CO2 as insulating gas in the window?

  • Erstellt am 2019-09-10 08:55:27

Fabian12

2019-09-10 08:55:27
  • #1
Hello everyone,

thanks in advance for the help and I hope I am in the right subforum with my question. Since I want to run ventilation through a window, I made a double pane out of Plexiglas (with two openings for the ventilation pipes), which I insert into the frame in place of the window. However, in the meantime, I realized that this is probably not ideal in terms of insulation. Therefore, I thought about whether a gas filling would help a bit (so far only air, dehumidified by silica gel in the PVC profile between the panes). Argon would be relatively inexpensive to obtain in small quantities, but even cheaper would be carbon dioxide from the soda water maker in the kitchen. Unfortunately, I have found nowhere why CO2 is not used as a filling in windows, although it has a similar thermal conductivity to argon? Would that make sense, and would the gas (no matter which) even be retained— the panes are sealed with silicone?
 

nordanney

2019-09-10 10:13:35
  • #2
First of all, a very big question arises for me.
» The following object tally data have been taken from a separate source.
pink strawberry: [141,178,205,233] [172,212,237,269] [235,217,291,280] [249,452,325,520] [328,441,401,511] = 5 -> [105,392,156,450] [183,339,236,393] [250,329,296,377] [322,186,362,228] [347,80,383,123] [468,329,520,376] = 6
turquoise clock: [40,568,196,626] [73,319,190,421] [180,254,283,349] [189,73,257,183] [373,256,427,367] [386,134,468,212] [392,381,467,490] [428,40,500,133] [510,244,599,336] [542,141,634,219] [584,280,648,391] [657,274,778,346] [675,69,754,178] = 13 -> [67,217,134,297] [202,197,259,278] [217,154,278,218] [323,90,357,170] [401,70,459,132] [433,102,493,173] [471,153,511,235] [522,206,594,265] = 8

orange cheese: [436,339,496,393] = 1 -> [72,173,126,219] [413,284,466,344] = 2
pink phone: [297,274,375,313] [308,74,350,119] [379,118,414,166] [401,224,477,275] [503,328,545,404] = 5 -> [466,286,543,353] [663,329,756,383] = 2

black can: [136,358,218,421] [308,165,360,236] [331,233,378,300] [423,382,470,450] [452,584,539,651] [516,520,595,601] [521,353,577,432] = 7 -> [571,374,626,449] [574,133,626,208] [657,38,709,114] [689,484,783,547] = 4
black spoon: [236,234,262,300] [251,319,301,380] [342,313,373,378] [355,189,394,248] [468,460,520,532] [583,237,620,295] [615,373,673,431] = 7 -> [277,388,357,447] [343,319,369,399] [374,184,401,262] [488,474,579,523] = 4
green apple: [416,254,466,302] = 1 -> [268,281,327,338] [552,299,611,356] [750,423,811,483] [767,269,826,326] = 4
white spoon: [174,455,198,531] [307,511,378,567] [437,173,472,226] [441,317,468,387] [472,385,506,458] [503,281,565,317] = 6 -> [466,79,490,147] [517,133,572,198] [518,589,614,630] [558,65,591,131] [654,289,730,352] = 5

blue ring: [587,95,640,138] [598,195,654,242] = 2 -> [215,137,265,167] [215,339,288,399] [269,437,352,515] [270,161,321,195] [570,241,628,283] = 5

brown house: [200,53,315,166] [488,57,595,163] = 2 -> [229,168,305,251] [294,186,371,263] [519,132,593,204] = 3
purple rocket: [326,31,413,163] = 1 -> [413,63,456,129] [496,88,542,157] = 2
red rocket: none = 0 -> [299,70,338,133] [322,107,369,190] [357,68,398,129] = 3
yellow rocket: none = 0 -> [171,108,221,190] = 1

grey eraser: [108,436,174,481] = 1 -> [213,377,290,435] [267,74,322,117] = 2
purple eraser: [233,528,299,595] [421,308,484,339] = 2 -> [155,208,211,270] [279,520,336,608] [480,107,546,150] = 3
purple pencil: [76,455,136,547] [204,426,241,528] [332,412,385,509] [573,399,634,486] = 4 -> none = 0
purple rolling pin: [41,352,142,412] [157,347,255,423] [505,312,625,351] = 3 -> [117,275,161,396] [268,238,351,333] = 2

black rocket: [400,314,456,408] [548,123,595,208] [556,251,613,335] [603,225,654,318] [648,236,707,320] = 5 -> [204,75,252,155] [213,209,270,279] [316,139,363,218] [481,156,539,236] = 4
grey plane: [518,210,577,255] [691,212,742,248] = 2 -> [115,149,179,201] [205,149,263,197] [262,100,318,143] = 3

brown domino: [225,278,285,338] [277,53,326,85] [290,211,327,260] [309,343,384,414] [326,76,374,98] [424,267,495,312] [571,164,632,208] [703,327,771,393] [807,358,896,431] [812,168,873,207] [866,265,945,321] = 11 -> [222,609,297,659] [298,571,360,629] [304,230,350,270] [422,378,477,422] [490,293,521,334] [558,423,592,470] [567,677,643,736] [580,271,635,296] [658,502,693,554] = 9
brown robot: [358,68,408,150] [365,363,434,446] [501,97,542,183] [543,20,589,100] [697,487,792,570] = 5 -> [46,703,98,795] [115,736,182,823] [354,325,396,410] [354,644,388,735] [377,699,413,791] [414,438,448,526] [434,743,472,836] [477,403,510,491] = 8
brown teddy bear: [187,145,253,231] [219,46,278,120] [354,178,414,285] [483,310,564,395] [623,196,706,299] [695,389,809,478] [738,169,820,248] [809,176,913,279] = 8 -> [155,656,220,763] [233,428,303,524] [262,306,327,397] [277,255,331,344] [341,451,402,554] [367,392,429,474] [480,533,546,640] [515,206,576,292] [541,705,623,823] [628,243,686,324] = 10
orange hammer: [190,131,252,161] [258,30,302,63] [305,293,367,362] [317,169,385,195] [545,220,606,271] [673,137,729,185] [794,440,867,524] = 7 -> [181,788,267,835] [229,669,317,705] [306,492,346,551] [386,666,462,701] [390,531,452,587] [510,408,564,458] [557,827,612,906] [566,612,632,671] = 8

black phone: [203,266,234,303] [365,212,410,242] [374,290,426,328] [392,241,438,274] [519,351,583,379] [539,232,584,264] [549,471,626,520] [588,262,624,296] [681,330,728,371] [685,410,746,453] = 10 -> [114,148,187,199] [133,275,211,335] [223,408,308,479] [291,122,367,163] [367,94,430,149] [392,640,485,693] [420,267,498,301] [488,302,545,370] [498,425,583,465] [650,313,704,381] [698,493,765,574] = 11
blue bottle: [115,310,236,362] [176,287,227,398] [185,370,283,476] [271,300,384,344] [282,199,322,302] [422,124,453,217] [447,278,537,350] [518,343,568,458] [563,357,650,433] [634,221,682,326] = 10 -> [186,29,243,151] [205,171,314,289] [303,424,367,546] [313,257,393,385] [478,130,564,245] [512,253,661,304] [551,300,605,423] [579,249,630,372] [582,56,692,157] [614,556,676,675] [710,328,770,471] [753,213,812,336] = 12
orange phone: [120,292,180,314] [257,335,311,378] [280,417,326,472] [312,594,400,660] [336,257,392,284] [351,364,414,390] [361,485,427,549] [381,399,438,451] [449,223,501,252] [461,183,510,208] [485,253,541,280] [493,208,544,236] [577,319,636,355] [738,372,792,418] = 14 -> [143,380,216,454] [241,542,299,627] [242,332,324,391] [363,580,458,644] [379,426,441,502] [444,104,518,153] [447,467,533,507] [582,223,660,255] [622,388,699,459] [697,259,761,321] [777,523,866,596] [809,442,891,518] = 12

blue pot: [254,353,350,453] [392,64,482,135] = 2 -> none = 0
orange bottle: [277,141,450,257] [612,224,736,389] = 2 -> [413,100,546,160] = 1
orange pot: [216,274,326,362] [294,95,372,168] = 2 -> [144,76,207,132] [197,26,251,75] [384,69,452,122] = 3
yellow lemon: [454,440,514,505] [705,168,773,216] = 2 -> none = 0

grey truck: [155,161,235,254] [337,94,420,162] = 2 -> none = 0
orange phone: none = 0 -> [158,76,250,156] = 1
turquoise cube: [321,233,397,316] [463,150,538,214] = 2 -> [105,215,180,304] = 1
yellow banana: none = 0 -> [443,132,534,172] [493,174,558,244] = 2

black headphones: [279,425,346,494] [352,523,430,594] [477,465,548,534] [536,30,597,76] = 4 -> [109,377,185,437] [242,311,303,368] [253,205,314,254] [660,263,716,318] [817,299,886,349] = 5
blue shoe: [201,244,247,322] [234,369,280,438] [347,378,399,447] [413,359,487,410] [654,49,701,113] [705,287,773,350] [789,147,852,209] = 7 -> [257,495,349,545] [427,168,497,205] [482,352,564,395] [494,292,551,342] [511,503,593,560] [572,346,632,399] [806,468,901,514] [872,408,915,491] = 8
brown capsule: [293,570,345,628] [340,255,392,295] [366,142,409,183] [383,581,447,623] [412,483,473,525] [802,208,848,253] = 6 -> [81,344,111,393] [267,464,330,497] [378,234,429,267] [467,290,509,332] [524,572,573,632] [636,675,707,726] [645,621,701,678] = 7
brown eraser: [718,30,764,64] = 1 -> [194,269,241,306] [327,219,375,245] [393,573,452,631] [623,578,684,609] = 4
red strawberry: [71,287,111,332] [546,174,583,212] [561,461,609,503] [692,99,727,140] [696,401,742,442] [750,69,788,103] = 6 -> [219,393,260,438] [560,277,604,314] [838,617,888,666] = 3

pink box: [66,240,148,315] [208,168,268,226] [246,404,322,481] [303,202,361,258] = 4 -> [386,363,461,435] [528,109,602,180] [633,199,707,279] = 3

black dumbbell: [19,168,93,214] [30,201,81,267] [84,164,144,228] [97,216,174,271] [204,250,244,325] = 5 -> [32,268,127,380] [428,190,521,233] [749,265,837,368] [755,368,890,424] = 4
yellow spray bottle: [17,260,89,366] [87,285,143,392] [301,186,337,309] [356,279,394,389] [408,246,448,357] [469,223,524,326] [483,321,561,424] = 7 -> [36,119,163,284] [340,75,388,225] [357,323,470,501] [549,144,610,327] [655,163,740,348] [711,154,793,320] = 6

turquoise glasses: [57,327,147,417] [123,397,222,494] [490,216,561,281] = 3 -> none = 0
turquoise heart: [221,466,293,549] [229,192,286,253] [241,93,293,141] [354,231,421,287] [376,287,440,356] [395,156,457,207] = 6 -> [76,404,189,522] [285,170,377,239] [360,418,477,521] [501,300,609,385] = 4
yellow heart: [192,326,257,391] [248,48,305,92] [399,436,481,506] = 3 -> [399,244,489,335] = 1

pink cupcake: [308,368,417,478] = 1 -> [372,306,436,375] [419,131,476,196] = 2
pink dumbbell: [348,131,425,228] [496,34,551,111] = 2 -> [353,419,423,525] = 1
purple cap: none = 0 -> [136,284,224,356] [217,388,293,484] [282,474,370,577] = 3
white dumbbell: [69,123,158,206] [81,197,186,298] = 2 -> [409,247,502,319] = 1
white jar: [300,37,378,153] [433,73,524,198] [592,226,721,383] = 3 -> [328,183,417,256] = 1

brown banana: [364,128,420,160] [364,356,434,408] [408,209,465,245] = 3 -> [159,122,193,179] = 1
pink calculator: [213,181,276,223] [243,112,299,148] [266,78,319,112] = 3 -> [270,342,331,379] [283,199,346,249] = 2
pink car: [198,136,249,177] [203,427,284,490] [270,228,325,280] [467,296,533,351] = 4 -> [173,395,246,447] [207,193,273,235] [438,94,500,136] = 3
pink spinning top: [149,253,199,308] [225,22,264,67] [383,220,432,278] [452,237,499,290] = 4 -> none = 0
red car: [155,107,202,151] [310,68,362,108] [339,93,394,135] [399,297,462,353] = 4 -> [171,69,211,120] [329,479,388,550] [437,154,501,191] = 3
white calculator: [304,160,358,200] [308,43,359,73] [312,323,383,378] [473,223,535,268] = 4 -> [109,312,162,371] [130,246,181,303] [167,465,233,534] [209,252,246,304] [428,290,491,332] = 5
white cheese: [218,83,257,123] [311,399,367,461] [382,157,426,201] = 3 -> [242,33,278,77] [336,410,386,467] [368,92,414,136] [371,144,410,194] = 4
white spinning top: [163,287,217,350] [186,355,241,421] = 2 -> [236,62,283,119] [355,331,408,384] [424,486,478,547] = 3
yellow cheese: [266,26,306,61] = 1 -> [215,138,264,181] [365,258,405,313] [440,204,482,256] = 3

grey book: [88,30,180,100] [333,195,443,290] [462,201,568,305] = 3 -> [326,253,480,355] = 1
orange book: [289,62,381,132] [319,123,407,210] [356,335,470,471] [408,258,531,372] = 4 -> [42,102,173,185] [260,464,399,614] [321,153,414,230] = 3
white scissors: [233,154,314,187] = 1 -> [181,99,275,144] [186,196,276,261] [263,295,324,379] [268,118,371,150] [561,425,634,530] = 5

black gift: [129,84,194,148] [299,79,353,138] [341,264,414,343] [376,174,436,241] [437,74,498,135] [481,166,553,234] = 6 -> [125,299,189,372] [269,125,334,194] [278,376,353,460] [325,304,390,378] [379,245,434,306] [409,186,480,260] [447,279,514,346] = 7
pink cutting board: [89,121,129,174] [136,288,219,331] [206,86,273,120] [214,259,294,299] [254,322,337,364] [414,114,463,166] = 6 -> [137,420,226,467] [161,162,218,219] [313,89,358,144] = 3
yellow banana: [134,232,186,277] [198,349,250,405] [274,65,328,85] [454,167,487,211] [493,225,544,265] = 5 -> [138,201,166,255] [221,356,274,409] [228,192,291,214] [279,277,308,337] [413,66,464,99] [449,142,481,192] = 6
How do you get the gas into the pane without "normal" air being inside? I would carry out the ventilation by means of core drilling next to the window (if there is space). I strongly assume that as a layperson you will never achieve a reasonable window at the level of a normal thermal insulation glazing.
 

dertill

2019-09-10 22:04:29
  • #3
A key factor in the panes is the thermal insulation glazing in today's windows compared to the insulating glazing that was installed until the mid-90s. A glass pane is coated with a layer that reflects infrared radiation. This reduces the U-value from 3 to 1. The gas is only secondary or only relevant for the first decimal place. You cannot achieve that with Plexiglas.
 

Fabian12

2019-09-10 23:50:54
  • #4
Thank you for the answers. I am already aware that I cannot compete with current thermal insulation glazing. However, the benchmark would rather be the installed windows. And since the house was built in the mid-nineties, I am honestly not sure if thermal insulation glass was already installed here. The lighter test was not really conclusive... I imagined the filling approximately like this: drill a small hole each at the bottom and top, fill with gas from below (or flush long enough), and seal both holes with silicone (?)